Excerpt to read:
◆ ◆ ◆ ◆ ◆
This course on data analysis for management is focused on the use of SPSS and SmartPLS. Starting with SPSS, the course offers an introduction to data analysis techniques through the lens of IBM SPSS Statistics software. Beginning with an introduction to SPSS, participants will delve into understanding the structure of data using Variable and Data views, followed by basic descriptive statistics and data transformation methods. The course then progresses to statistical tests for comparing means, correlation, and regression. Following SPSS, the course will offer a thorough introduction to Structural Equation Modelling (SEM) and its application using SmartPLS4. Participants will learn to assess the measurement model, covering constructs reliability, validity, and solutions to related issues. Structural model analysis will delve into direct relationships, mediation, moderation, and the evaluation of explanatory and predictive power, including higher-order construct analysis.
The objectives of this course on Data analysis for management encompass a comprehensive understanding of data analysis in business and management using SPSS and SmartPLS. At the end of the course, the participants will be able to:
- Delve into basic descriptive statistics, enabling them to summarize and interpret data effectively using SPSS.
◆ ◆ ◆ ◆ ◆
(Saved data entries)
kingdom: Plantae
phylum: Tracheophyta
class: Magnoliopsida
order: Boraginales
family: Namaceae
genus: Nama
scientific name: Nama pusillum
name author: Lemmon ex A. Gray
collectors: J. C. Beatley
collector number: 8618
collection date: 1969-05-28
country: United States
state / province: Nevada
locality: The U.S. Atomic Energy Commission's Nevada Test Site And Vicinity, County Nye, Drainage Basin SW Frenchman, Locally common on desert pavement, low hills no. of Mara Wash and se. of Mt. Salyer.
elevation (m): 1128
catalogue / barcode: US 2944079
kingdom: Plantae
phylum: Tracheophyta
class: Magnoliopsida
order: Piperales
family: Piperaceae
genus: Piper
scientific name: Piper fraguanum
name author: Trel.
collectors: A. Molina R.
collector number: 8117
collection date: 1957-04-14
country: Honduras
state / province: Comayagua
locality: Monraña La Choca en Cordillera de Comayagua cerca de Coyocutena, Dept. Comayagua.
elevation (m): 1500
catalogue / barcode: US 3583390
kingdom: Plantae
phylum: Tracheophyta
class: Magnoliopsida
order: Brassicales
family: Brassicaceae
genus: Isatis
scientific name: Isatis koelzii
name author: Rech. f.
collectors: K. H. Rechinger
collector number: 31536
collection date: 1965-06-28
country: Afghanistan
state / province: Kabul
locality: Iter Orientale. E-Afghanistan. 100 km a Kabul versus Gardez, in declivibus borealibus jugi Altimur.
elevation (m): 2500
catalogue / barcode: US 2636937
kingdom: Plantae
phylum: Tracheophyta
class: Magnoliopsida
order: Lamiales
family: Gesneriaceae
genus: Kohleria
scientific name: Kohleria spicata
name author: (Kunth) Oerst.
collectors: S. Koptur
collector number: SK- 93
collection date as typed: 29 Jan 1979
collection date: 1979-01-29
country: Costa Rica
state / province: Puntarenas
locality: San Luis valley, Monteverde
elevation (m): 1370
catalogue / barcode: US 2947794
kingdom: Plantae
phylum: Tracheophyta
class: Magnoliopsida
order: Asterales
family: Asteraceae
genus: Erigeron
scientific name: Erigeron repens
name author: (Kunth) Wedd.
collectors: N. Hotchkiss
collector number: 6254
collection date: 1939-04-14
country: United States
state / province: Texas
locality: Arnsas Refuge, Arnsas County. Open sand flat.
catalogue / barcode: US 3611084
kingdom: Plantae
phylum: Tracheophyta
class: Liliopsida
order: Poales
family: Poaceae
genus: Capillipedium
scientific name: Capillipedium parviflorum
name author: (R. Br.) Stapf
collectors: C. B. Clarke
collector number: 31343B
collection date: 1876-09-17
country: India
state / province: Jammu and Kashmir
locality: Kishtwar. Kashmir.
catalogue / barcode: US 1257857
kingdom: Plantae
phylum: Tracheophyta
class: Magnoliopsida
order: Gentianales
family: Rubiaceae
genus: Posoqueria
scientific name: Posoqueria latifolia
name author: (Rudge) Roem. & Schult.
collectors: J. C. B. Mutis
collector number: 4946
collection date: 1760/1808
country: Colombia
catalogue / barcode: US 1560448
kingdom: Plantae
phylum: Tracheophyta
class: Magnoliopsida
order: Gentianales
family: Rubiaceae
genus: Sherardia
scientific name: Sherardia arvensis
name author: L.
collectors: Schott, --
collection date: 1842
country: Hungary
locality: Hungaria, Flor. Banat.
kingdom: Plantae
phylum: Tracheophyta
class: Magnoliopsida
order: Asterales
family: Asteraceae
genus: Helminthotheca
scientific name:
◆ ◆ ◆ ◆ ◆
Write the next part of the data analysis course description, continuing from its last line.

Response:
- Understand statistical techniques such as comparative tests for means, correlation, and regression analysis using SPSS.
- Understand the fundamental concepts of Structural Equation Modeling (SEM) and gain proficiency in using SmartPLS for model estimation and analysis using SmartPLS4.
- Conduct Measurement Model Analysis, including assessing construct reliability and validity, addressing common issues, and estimating higher-order constructs of both reflective-reflective and reflective-formative using SmartPLS4.
- Perform Structural Model Analysis, covering techniques such as mediation, moderation, and assessing explanatory and predictive power, as well as higher-order construct analysis using SmartPLS4.
- Explore advanced topics including Necessary Condition Analysis and Importance-Performance Map Analysis, facilitating a holistic comprehension of PLS-SEM methodology and its applicability in empirical research.